Десятки таких же чертей — гневных, радостных, плачущих, смеющихся — деревянными ликами глядели со стен. Некоторые были раскрашены — малиновые щеки и синий лоб, как чахоточные больные. У других в пустые глазницы было вставлено стекло. Будто куски льда. Дико выглядели эти ледяные глаза на темном дереве. В розоватом свете абажура они мерцали, красные жилки пробегали в них. Казалось, глаза живут — цепко ощупывают комнату: потолок, пол, стены — и приклеиваются к двум людям, которые сидят друг напротив друга, один — утонув в обширном кожаном кресле, другой — согнувшись, как крылья топорща худые локти, яростно ковыряя желтое, слезящееся дерево причудливо заточенным острием.
— Он никогда не умел писать маслом, — разбрызгивая стружки, сказал Вольпер. — Он даже рисовать не умел. Он уничтожил все свои ранние работы.
— Зачем? — спросил Климов.
— Он, как сыщик, разыскивал их и платил любые деньги. Он их выменивал, он их похищал, он крал их из музеев. Во Пскове он выпросил свою первую картину — на два дня, чтобы чуть подправить, и больше ее никто не видел. Не осталось ни одной копии. Даже репродукций. В Ярославле он прямо в музее залил полотно серной кислотой. Краска лопалась пузырями. Там на полу остались прожженные дыры. Он платит огромные штрафы. Он же нищий. Все его деньги уходят в возмещение ущерба.
Вольпер говорил свистящим шепотом. Жестикулируя. Жало резца кололо воздух.
— Он не похож на сумасшедшего, — сказал Климов.
Вольпер остановился.
— Да? — Уставил на него палец. — Сколько он тебе заплатил?
— Не твое дело, — сказал Климов.
Вольпер уронил резец. Тот воткнулся в лаковый портрет. Захихикал сморщенным лицом.
— Вот именно: не мое. — В изнеможении откинулся на спинку стула, вытирая редкие, злые слезы. Ноги его не доставали до пола.
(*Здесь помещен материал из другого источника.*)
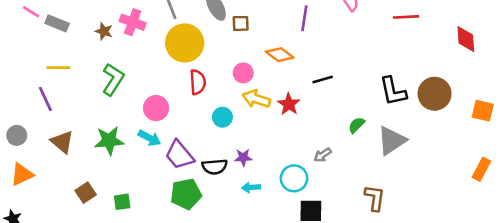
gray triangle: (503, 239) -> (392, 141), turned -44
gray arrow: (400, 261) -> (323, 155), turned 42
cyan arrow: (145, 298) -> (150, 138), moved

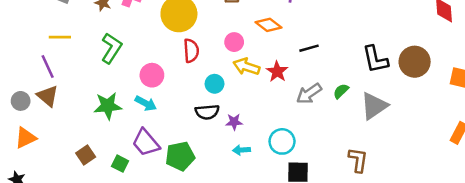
brown triangle: (62, 142) -> (48, 96), moved
purple trapezoid: (179, 155) -> (146, 143), moved
gray arrow: (323, 155) -> (309, 94), moved, size x1.5
black semicircle: (215, 167) -> (207, 112), moved
green square: (122, 202) -> (120, 164), turned 35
Черти, светясь желтыми рожками, бешено кривлялись на стенах. В углу комнаты, где сугробом поднималась темнота, шестирукий бронзовый индийский бог, белея ожерельем из костяных черепов, раздвигал красные губы в жестокой и равнодушной улыбке.
Откуда он взялся? Был такой художник — Ялецкий. Он писал только цветы. Одни цветы. Черные торжественные гладиолусы, яично-желтые, словно из солнца вылепленные кувшинки, багровые, кривые, низкорослые алтайские маки с жесткими, как у осота, листьями.